Directions for this task -
Return the passage of the blog post on leaving Oman below word for word, starting with "On the day I" and going on through "to be more.".

Text -
Monday, August 2, 2010

the hardest part

Leaving.

I said goodbye 3 times from 3 different places.

The first that felt like bye was leaving Oman, it’d been about 10 days that I was there but I got to meet more than 50 people over there, I lived the whole time together with 2 girls from the national team in Oman (they did the same I did but in Oman) and a group of trainees in a big, hot villa and I got to participate there in a conference and as well visit new places. My kind of vacation.

It’s still a mystery for me how I created such strong bonds with so many people there, how they still remember me and send me messages because I was a really transitory and rather random element there. Someone who seemingly dropped by from Jordan for a conference, half dead-tired half thrilled about what was about to start there. Omani people are tremendously hospitable to be quite fair, they love to drive you around even when going nowhere, they will even go out with you in the unbearable heat if you ask them too… or they will lay on the sofa with you the whole lazy afternoon if you don’t.

On the day I was leaving I was almost disappointed I was not gonna be seeing anything more but then suddenly I had a big group (big as in it wouldn’t fit 1 but 2 full cars) dedicated to go do whatever, which turned out to be going to a museum because all other options were closed or done already. Two Brazilians (Cintia and Carolina), a Polish girl (Ewelina), an Indian (Yousuf) and then Anjali, Sam and Aisha came afterwards on a different car. Four others had left on a trip to Dubai otherwise we would even risk to be more.

Dataset extract -
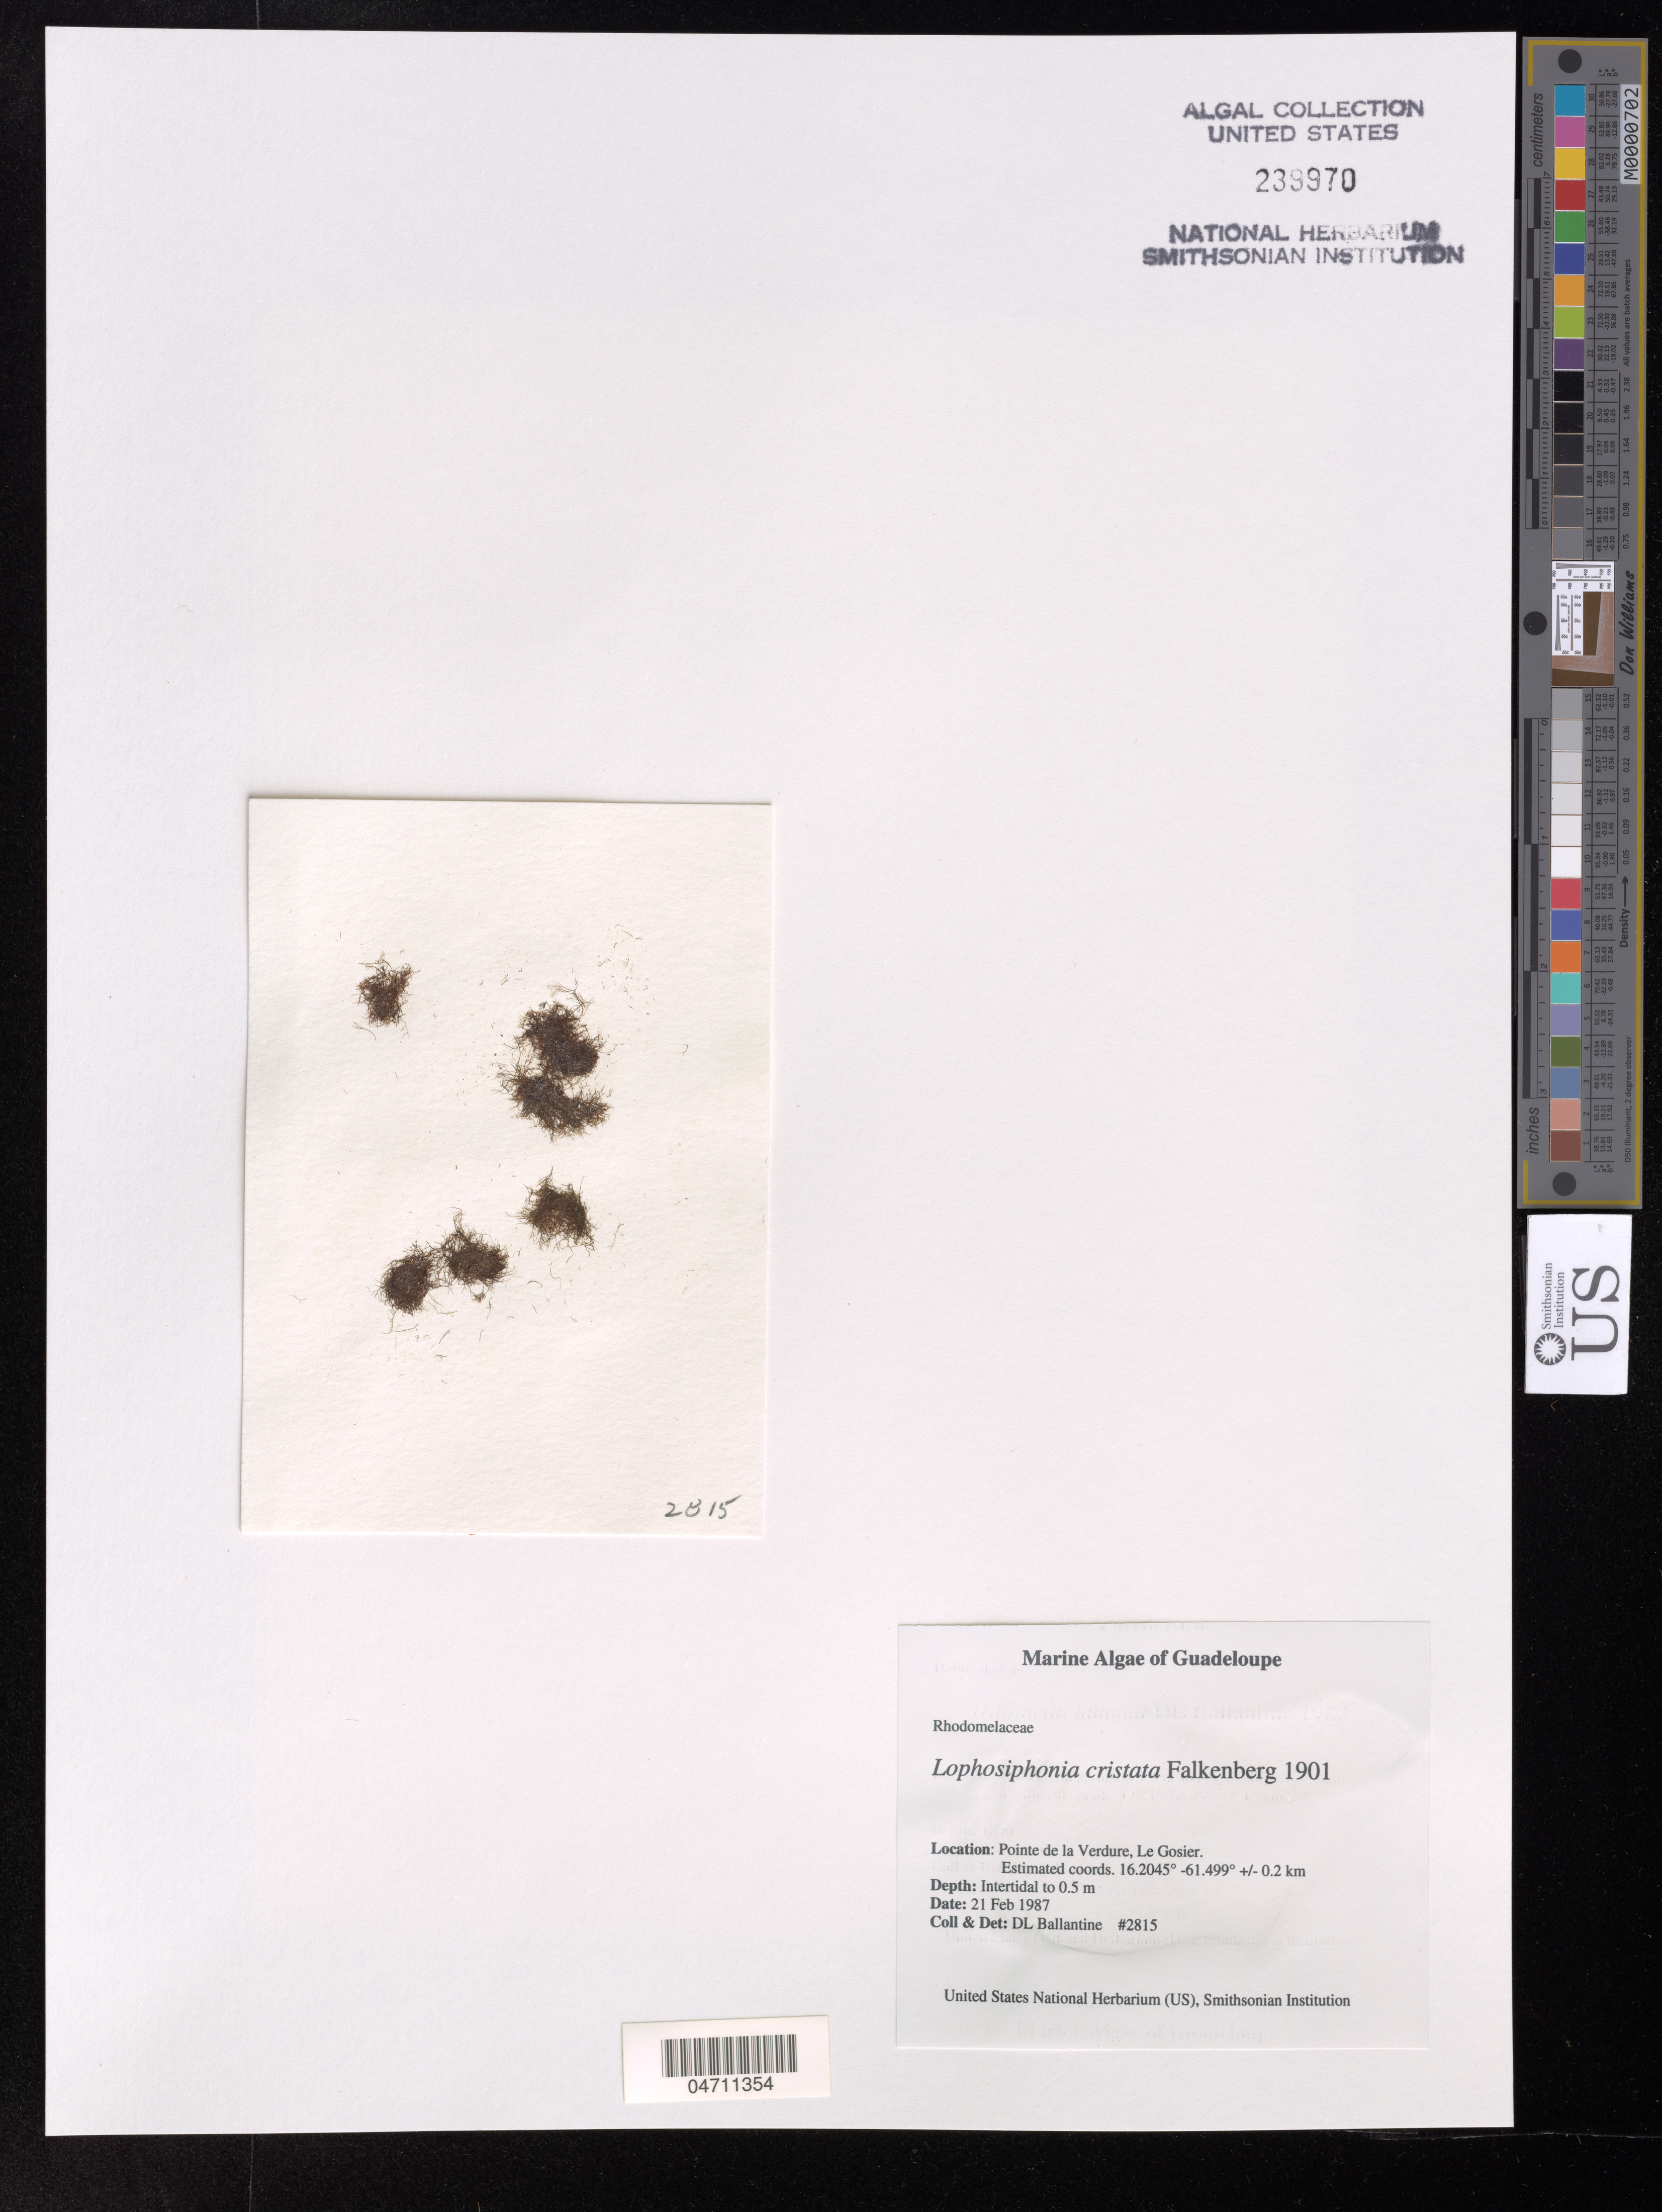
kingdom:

Result for this task -
On the day I was leaving I was almost disappointed I was not gonna be seeing anything more but then suddenly I had a big group (big as in it wouldn’t fit 1 but 2 full cars) dedicated to go do whatever, which turned out to be going to a museum because all other options were closed or done already. Two Brazilians (Cintia and Carolina), a Polish girl (Ewelina), an Indian (Yousuf) and then Anjali, Sam and Aisha came afterwards on a different car. Four others had left on a trip to Dubai otherwise we would even risk to be more.